本書の書き出しがまた面白い。著者安田少年の父は青山で医者を開いていた。大戦直前、一人の米国帰りの患者が足繁く診察にやってきた。謎の雰囲気を持った不思議な男が父と何を話しているのか、少年はそっと薬剤室に忍び込み聞き耳を立てた。この男こそ日本を震撼させたゾルゲ事件の一人宮城与徳であり、やがて父にも投獄の日がやってくる。驚くべきことに、フロムと世紀の大ドラマ、ゾルゲ事件とは、意外な接点を持っていた。

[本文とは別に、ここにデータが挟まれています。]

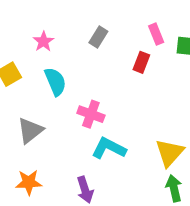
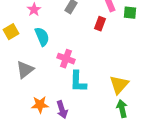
cyan L-shape: (109, 148) -> (78, 82), turned -115
orange star: (29, 182) -> (40, 105), moved

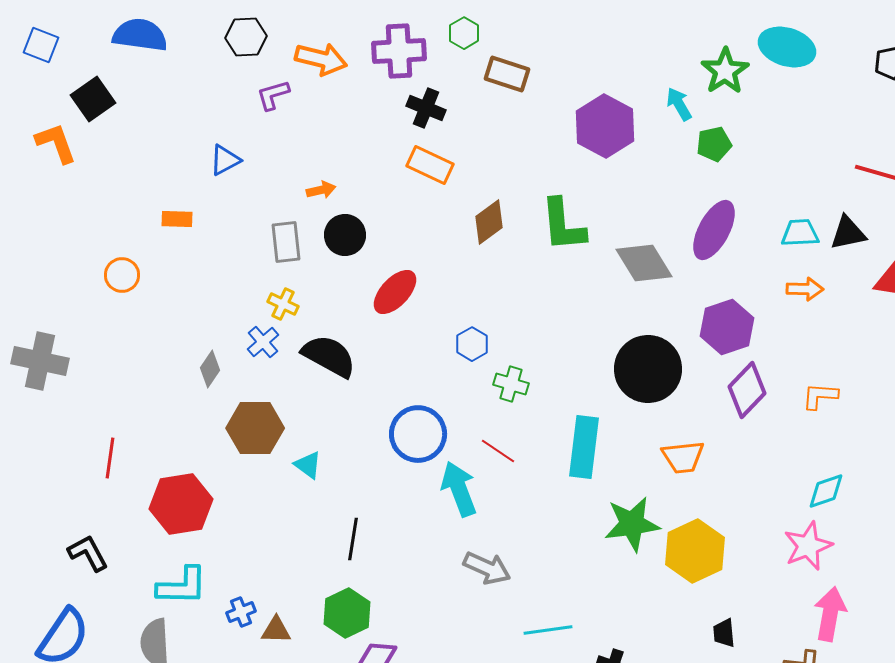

ユダヤ人はヨーロッパで17世紀まで抑圧のゲットー生活をさせられていた。ゲットーを破壊したのは、自由と平等を掲げたナポレオンである。解放されたユダヤ人はやがて金融資本の中核を占拠していく。しかしユダヤの知性は一方で、マルクス主義理論を更に深めんとフランクフルト学派を結成し、現代に数々の研究成果を残していく。そしてナチスの登場。歴史の大ドラマは急激に展開、フランクフルト学派から次々と世紀の哲学者が米国に亡命した。意外、フランクフルト学派にフロムがいて、ゾルゲがいて、マルクーゼがいたのだ。安田氏の筋の展開に胸が踊る。

マルクーゼを論する安田氏は、本書を通じて、フロムの果たしたナチス台頭を許したドイツ中間階級の位置付け解明と戦後「道学者」に変質していったフロムを明確に色分けして問い掛けている。そして、その答えは貴方自身が作品から感じなさいと結ぶ。素晴らしい1冊である。